Corse – randonnée dans la vallée du Manganello

Il fait un temps superbe ce matin-là et la météo est annoncée presque stable, pour ne pas dire presque pas instable du tout sur le massif alpin. Franchement, avec de tels auspices météorologiques multi-modaux, on ne pas se priver de tenter une des belles randonnées du sud du massif alpin central de la Corse.

Me voici donc en direction de la vallée du Manganello qui arpente en belle partie le légendaire GR20 pour rejoindre depuis le hameau de Canaglia le refuge de Petra Piana. Mais avant ça, je m’arrête au bord de la route, sur les hauteurs de Vivario.

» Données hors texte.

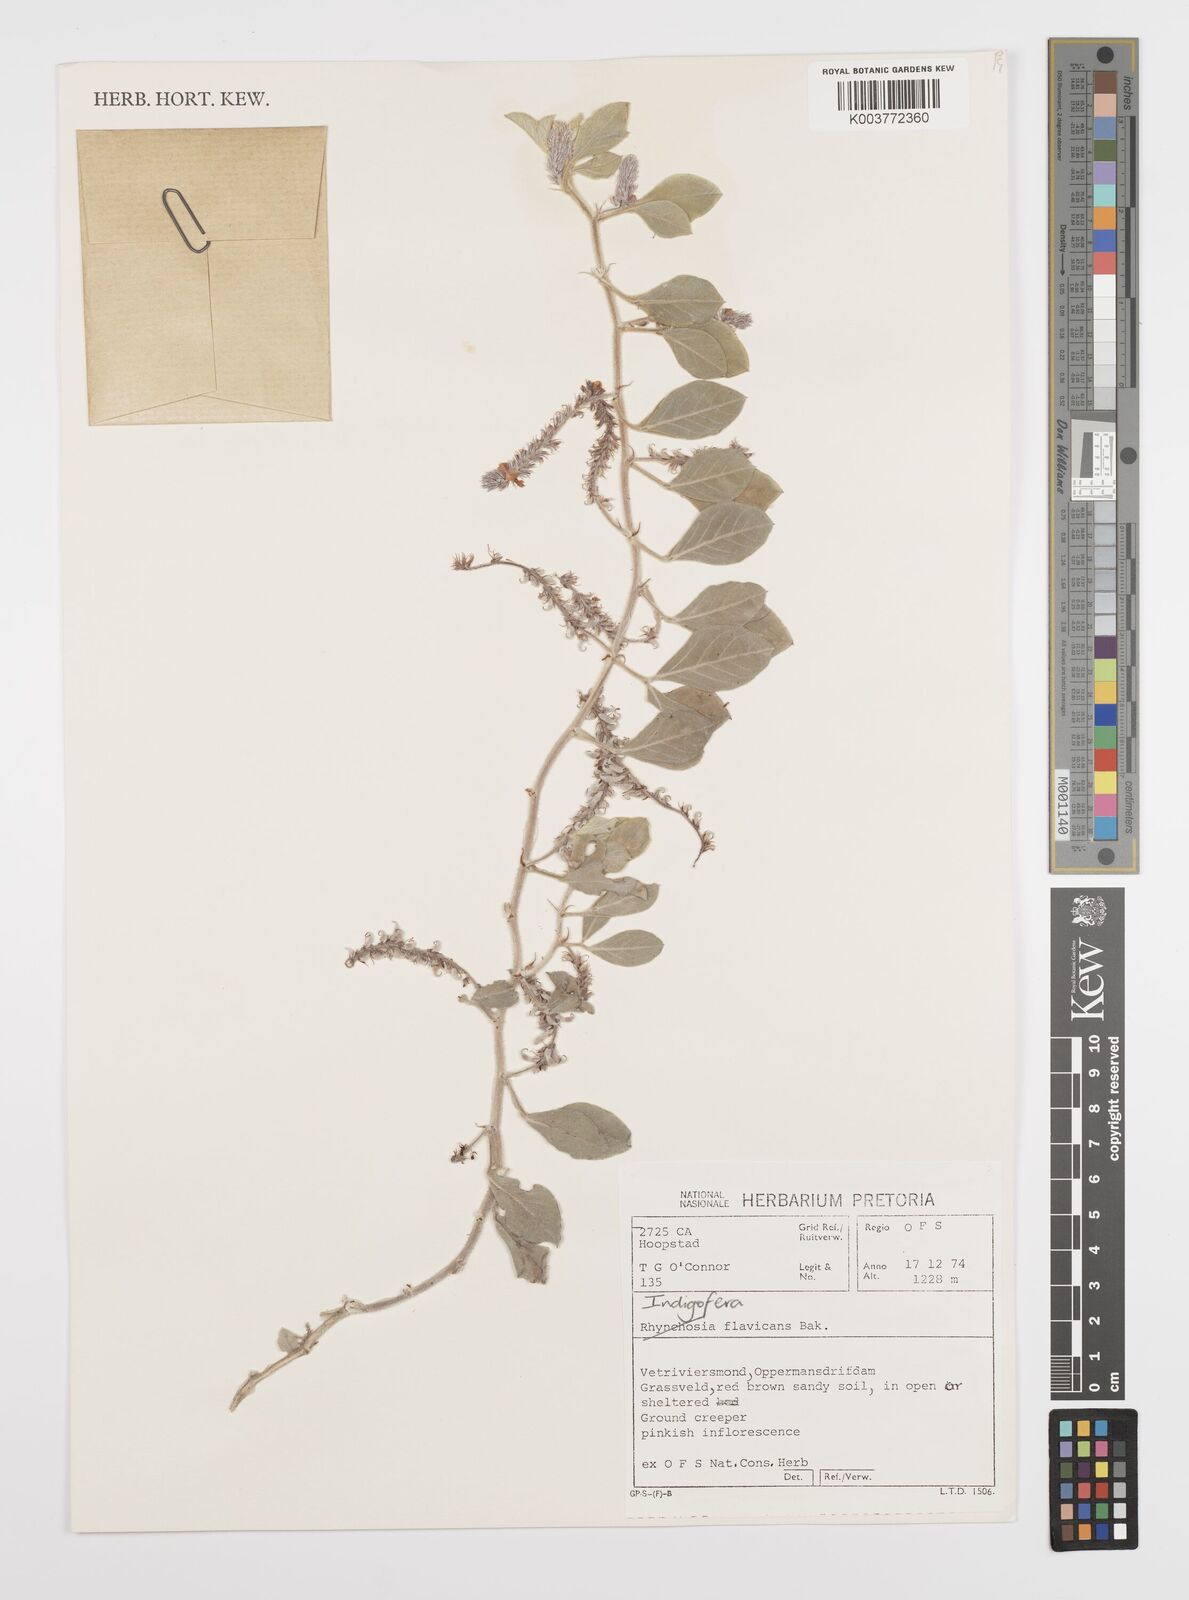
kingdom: Plantae
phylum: Tracheophyta
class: Magnoliopsida
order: Fabales
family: Fabaceae
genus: Indigofera
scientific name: Indigofera flavicans
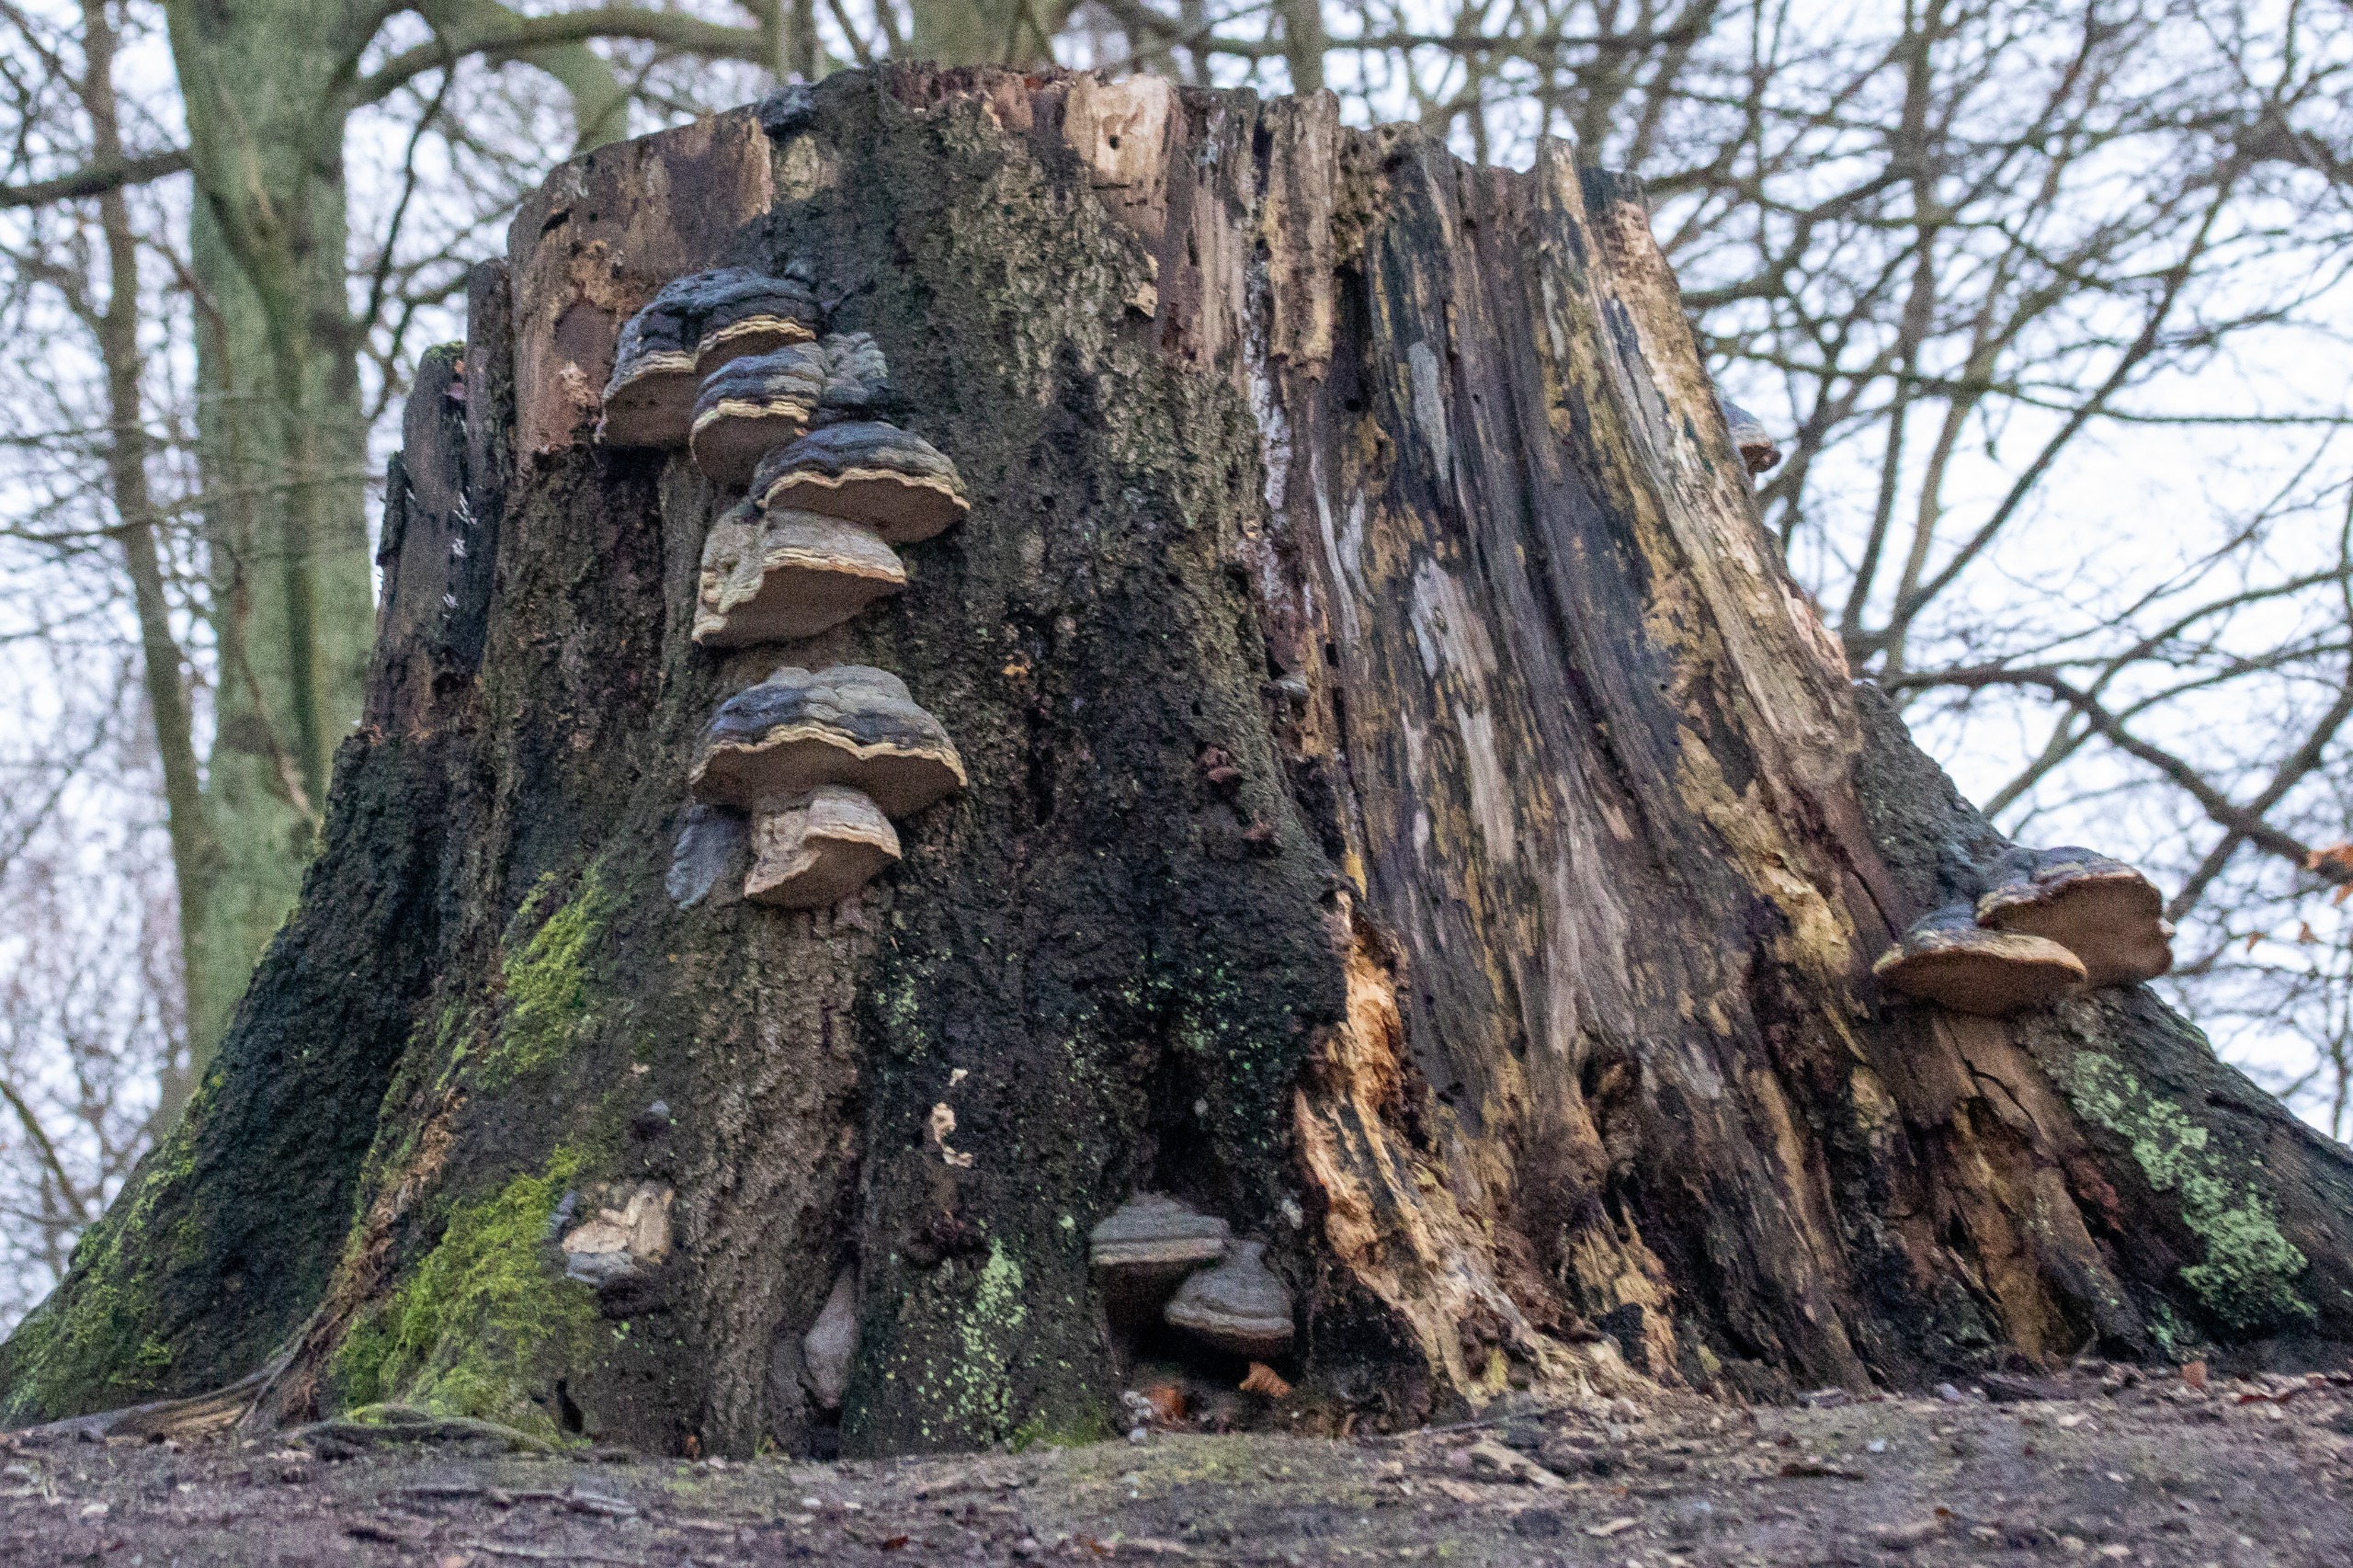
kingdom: Fungi
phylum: Basidiomycota
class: Agaricomycetes
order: Polyporales
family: Polyporaceae
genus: Fomes
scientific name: Fomes fomentarius
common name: Tøndersvamp
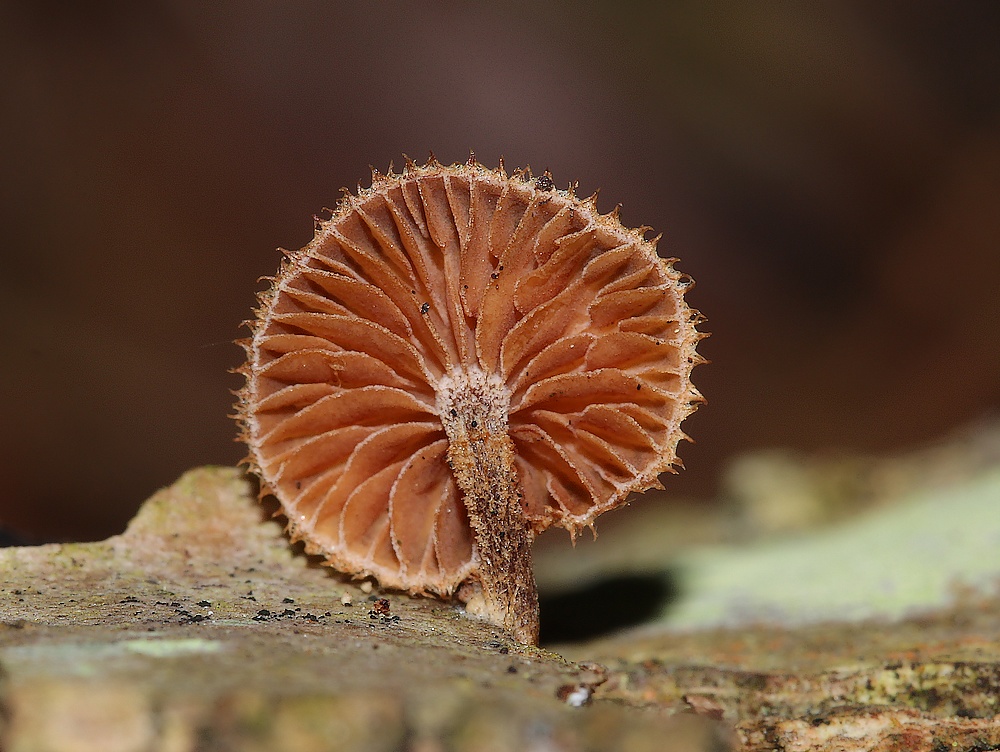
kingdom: Fungi
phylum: Basidiomycota
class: Agaricomycetes
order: Agaricales
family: Tubariaceae
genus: Phaeomarasmius
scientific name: Phaeomarasmius erinaceus
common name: spidsskælhat
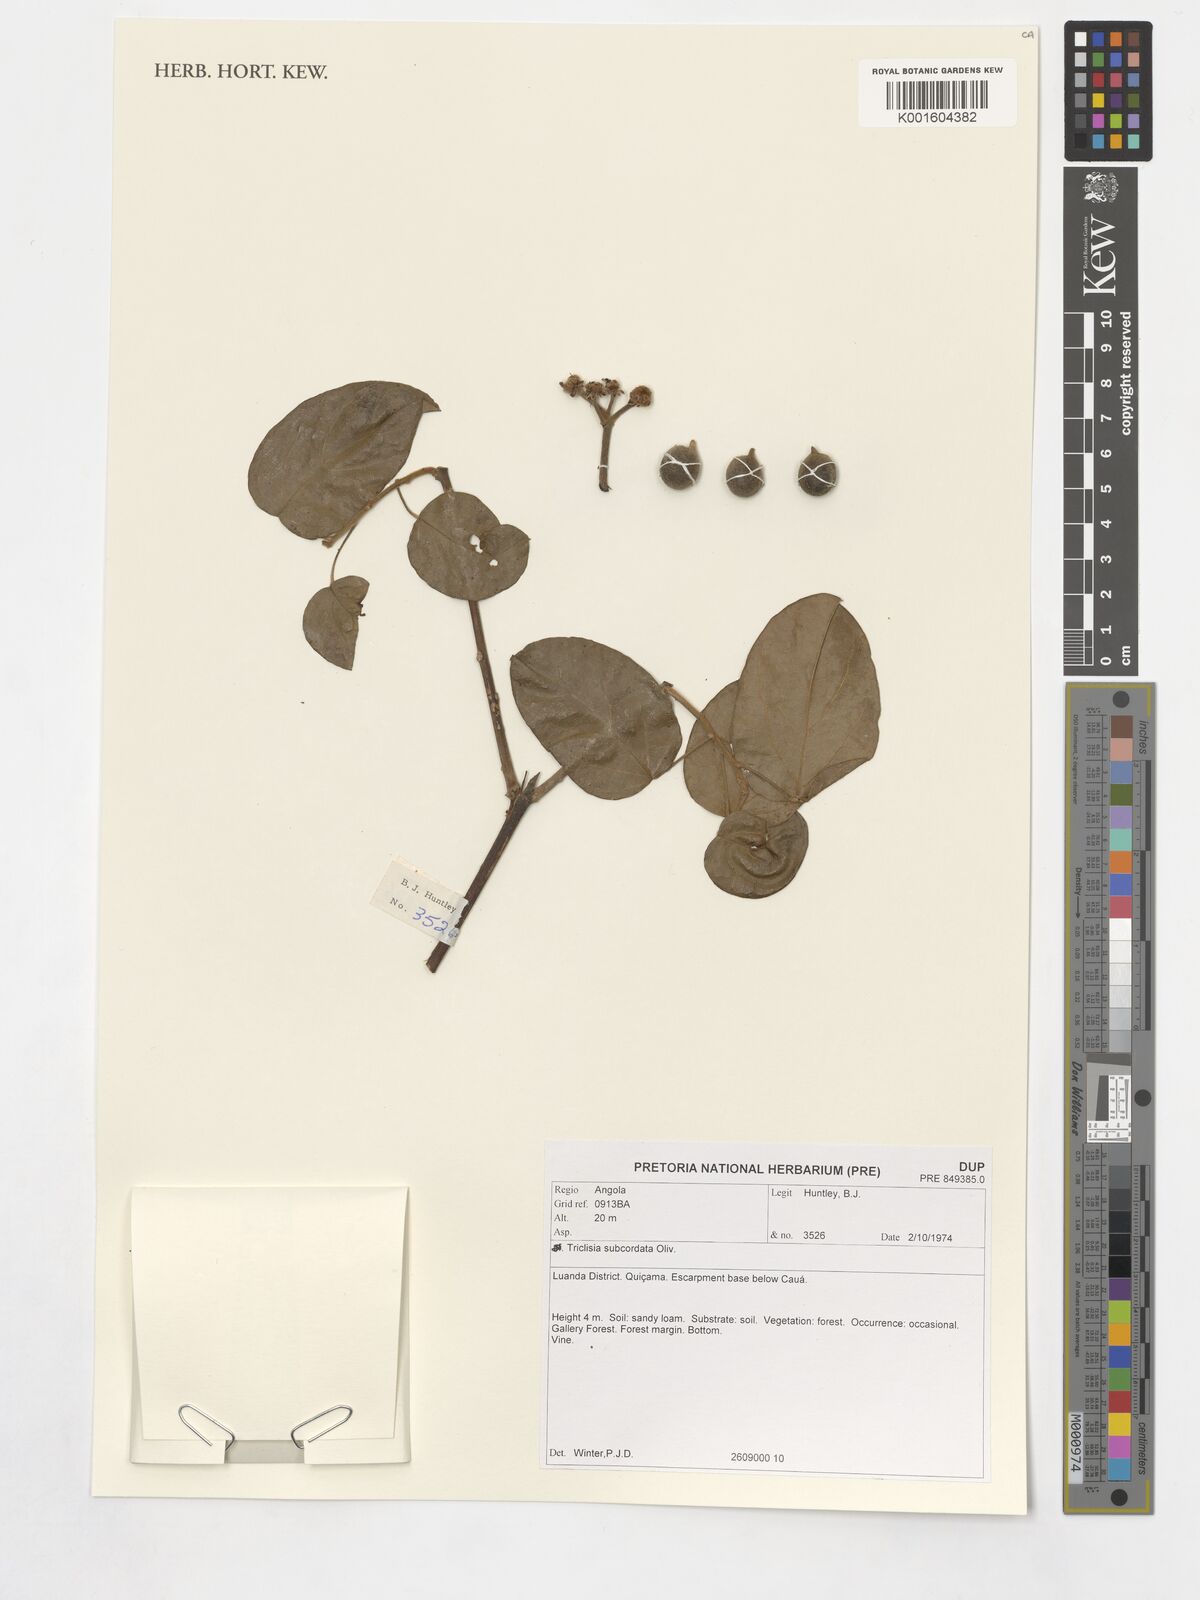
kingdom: Plantae
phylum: Tracheophyta
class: Magnoliopsida
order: Ranunculales
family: Menispermaceae
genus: Triclisia
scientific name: Triclisia subcordata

Invisibles les jours précédents, ou noyées par la pluie, les ruines du fort génois de Pasciola agissent comme un énorme aimant sur moi ! Me voici en dehors de la voiture à courir vers elle pour les admirer sous un franc soleil avec tout le massif dégagé, à 360 degrés. Splendide.

Quelques errements de Google Maps plus tard, me voici enfin à Canaglia, hameau du bout du monde où nous sommes accueillis par la truffe curieuse du chien local, bien décidé à gratter une ou deux caresses avant de filer l’air bien fier vers ses maîtres, certain d’avoir gardé le temple de la vallée du Manganello.

Le sentier se promène en lisière de forêt et de fleuve, le Manganello justement, offrant ici et là quelques vues splendides sur les flots parfois agités, faisant souvent office de piscines qui sont autant d’appels à la baignade que l’on ignore sagement pour progresser plus avant sur le sentier.

Le pont de la cascade du Meli est finalement atteint, marquant le moment où l’on rejoint le GR20 pour rentrer en haute montagne et aborder dans un premier temps les bergeries de Tolla. La montée est sèche mais courte, marquant une première étape.

Ensuite, le sentier devient de plus en plus montagnard, offrant de belles couleurs automnales au regard et des piscines incroyables où je promets de me baigner au retour. Le GR20 progresse doucement mais sûrement jusqu’à un nouvel abri gardé par un pin solitaire. C’est à ce moment-là que la pente s’incline un peu plus brusquement.

On rejoint de nouvelles cascades, splendides et la pente prend un nouveau degré, devenant franchement abrupte tandis que le sentier, multiple, n’est plus marqué que par les balises du GR20. Le chaos rocheux que l’on arpente alors, depuis les bergeries sauvages de Gialgo, est une vraie épreuve pour les jambes et les genoux et les bâtons ne sont clairement pas de trop à la montée comme à la descente.

Les nuages, annoncés, sont de plus en plus nombreux et le soleil de plus en plus rare. Le refuge de Petra Piana, rustique à souhait, est atteint, but ultime de cette randonnée. La météo est clairement menaçante, même si elle semble stable. Tout cela sent malgré tout un peu la pluie et décision est rapidement prise d’avaler le déjeuner et de filer illico-presto vers le bas de la vallée du Manganello.

Le ressenti était le bon, bien que tardif… Nous avons eu le temps de franchir la zone la plus abrupte jusqu’aux bergeries de Gialgo et un peu après avant qu’un nuage ne décide à sauter une crête. Ce n’était pas prévu, ce n’était pas dans les prévisions multi-modales mais voilà, un nuage a sauté une crête.

Un déluge s’est abattu sur nous pendant 20 à 30 minutes, sans abri possible si ce n’est de mettre les couches étanches que nous avions embarquées avec nous en prévision du “pire”. Mais à la fin, les mètres d’eau ont eu raison des membranes et tout était mouillé, du boxer aux chaussettes, en passant par les chaussures et une partie du matériel photo.

Au moins, il n’y avait pas d’orage, ni d’éclairs. Juste de l’eau. Les forçats du GR20 que nous avons croisés ce jour-là se demandaient comment ils allaient sécher, après quasiment une semaine de mauvais temps à regarder leurs pieds ; de quoi relativiser notre propre situation, avec notre petite maison et notre chauffage à volonté pour sécher tout le matériel le soir-même.

Il n’empêche, marcher plus de 8 kilomètres sous la pluie, avec un équipement dépassé par les conditions, c’est long et pas bon. Heureusement que les salamandres avaient décidé de sortir de leurs cachettes pour profiter de la météo et nous régaler de leurs robes éclatantes ! J’ai compté, j’en ai vu treize. Comme quoi… c’est aussi un porte bonheur pour qui croît à ces choses-là.